Listen for Changes in Document Status
Webhook listener
Webhooks are the most efficient method to be notified of documents status change. To take advantage of webhooks, you need to have a listener endpoint configured on your own server. This can be as simple as a process that listens for HTTP POST actions at a particular URL that you control, such as https://example.com/newWebhookEndpoint
To create a new Pandadoc webhook open https://app.pandadoc.com/a/#/api/configuration and use the “Create webhook” button in the Webhooks section.
Give your webhook a friendly name that tells its purpose, and add your listener URL in the Webhook Endpoint URL field. At the very least for this exercise you should check “Document state changed” under the “Subscribe to events” section, although you may wish to take advantage of other features offered in the webhook configuration that are described outside the scope of this recipe. Save your changes when you are finished.

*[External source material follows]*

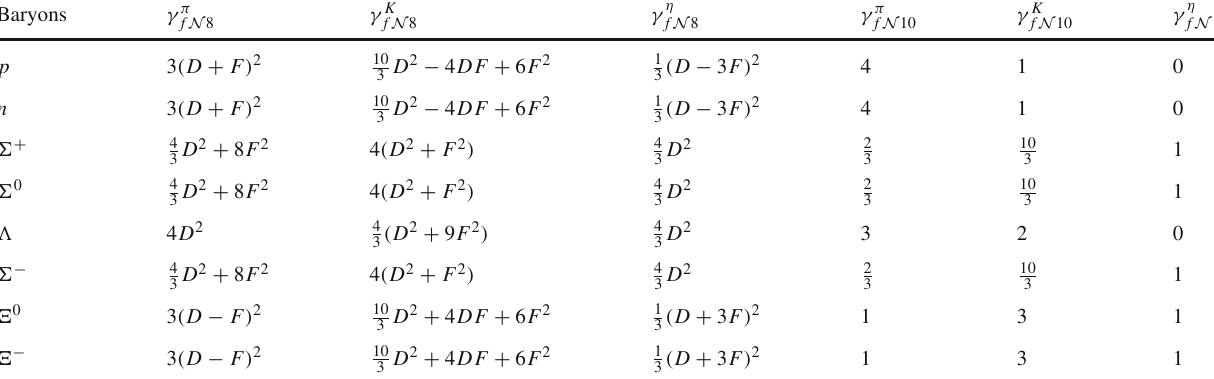
Table 12 The coefficients of the loop corrections to the decuplet to octet baryon transition magnetic moments from Figs. 2(o) and 2(p) Baryons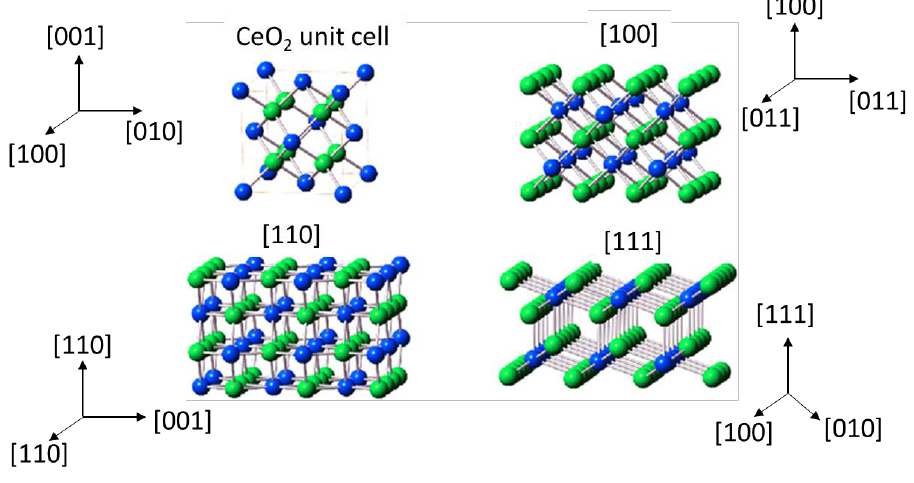
Figure 1. Crystal models of cerium dioxide shapes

When your document changes status you’ll get a postback from the webhook contains a “status” item
{
…
"status": "document.draft",
…
}
When the status changes to “document.draft” you can proceed to send your document.
Active polling
The other method of waiting for document status changes is to use the document ID from your document creation step and repeatedly
GET https://api.pandadoc.com/public/v1/documents/{id}
The block returned back will contain a “status” element. While the document is being processed this status will be “document.uploaded”
{
…
"status": "document.draft",
…
}
When the status changes to “document.draft” you can proceed to send your document.
Note
Document processing times can vary and tend to follow a power law. Repeated use of the status endpoint can risk hitting your API rate limit. It’s recommended that you space out the timing of your active requests, such as adding an additional 1-second pause before retrying for every request that receives a “document.uploaded” response.